= European Society for Evolutionary Biology =

Organisation to support the study of organic evolution

The European Society for Evolutionary Biology (ESEB) was founded on 28 August 1987 in Basel, Switzerland, with ~ 450 evolutionary biologists attending the inaugural congress of the Society; Arthur Cain became the Society’s first president. The founding of the ESEB was closely linked to the launching of the Society’s journal, the Journal of Evolutionary Biology, with Stephen C. Stearns as the first Editor in Chief, and the first issue appearing in January 1988. See the editorial opening of the journal; see also Steve Stearns’ account of the early days of the ESEB.

ESEB aims at supporting the study of organic evolution. Beside publishing the Journal of Evolutionary Biology and co-publishing Evolution Letters, the society organizes a biannual congress and supports other events to promote advances in evolutionary biology. ESEB also supports activities to promote a scientific view of organic evolution in research and education.

Since its foundation, the ESEB has grown and matured, with around 1500 members, while the Journal of Evolutionary Biology became a major journal in the field.

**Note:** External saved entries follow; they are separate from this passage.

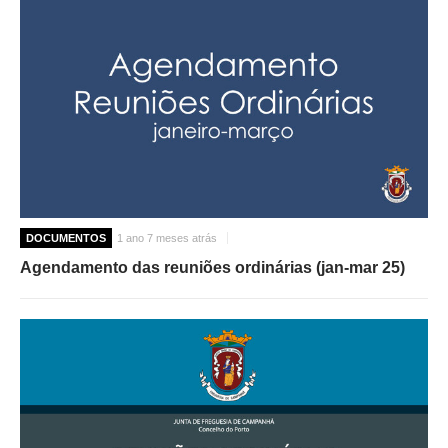
DOCUMENTOS
1 ano 7 meses atrás
Agendamento das reuniões ordinárias (jan-mar 25)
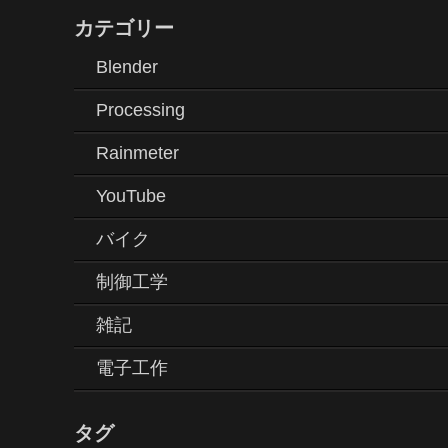
カテゴリー
Blender
Processing
Rainmeter
YouTube
バイク
制御工学
雑記
電子工作
タグ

This reflects the growth of the evolutionary biology community in Europe and beyond, which the Society helped to foster.

ESEB supports young researchers through sponsoring the annual EMPSEB (European Meeting of PhD Students in Evolutionary Biology).

== Presidents ==
Source: ESEB
- 1987–1989: Arthur Cain (first president)
- 1989–1991: Bengt Bengtsson
- 1991–1993: John Maynard Smith
- 1993–1995: John L. Harper
- 1995–1997: Wim Scharloo
- 1997–1999: Stephen C. Stearns
- 1999–2001: Godfrey Hewitt
- 2001–2003: Deborah Charlesworth
- 2003–2005: Rolf Hoekstra
- 2005–2007: Paul Brakefield
- 2007–2009: Isabelle Olivieri
- 2009–2011: Siv Andersson
- 2011–2013: Brian Charlesworth
- 2013–2015: Roger Butlin
- 2015–2017: Laurent Keller
- 2017–2019: Nina Wedell
- 2019–2021: Ophélie Ronce
- 2021–2023: Astrid Groot

== Objectives and activities ==
ESEB aims to support and promote the study of organic evolution and the integration of scientific fields concerned with evolution, including molecular and microbial evolution, behavior, genetics, ecology, life histories, development, paleontology, systematics, and morphology. The society organizes various activities such as workshops, conferences, and symposia to foster collaboration and dissemination of research in evolutionary biology.

== Awards and grants ==
ESEB offers several awards and grants to support the scientific community, particularly young researchers. These include travel grants for attending conferences, mobility grants for Ph.D. students and postdoctoral fellows, and awards for outstanding contributions to evolutionary biology. The society's commitment to supporting early-career scientists is evident in its sponsorship of the annual European Meeting of PhD Students in Evolutionary Biology (EMPSEB).

== Publications ==
The society's flagship journal, the Journal of Evolutionary Biology, publishes high-quality research articles on all aspects of evolutionary biology. ESEB also co-publishes Evolution Letters, a journal focusing on rapid dissemination of significant new research in evolutionary biology. Both journals aim to provide a platform for the latest discoveries and theoretical developments in the field.

== Conferences ==
ESEB organizes a biannual congress, which serves as a major platform for evolutionary biologists to present their research, network, and discuss new developments in the field. These congresses are held in different European cities and feature a range of symposia, plenary talks, and poster sessions. The congresses are attended by scientists from around the world and are an important venue for fostering international collaboration.

== Educational initiatives ==
ESEB is committed to promoting education in evolutionary biology. The society provides financial, organisational and strategic support to foster the growth of local evolutionary biology communities in various parts of the world, supports outreach programs, and the development of educational materials to enhance the teaching of evolutionary biology at all levels.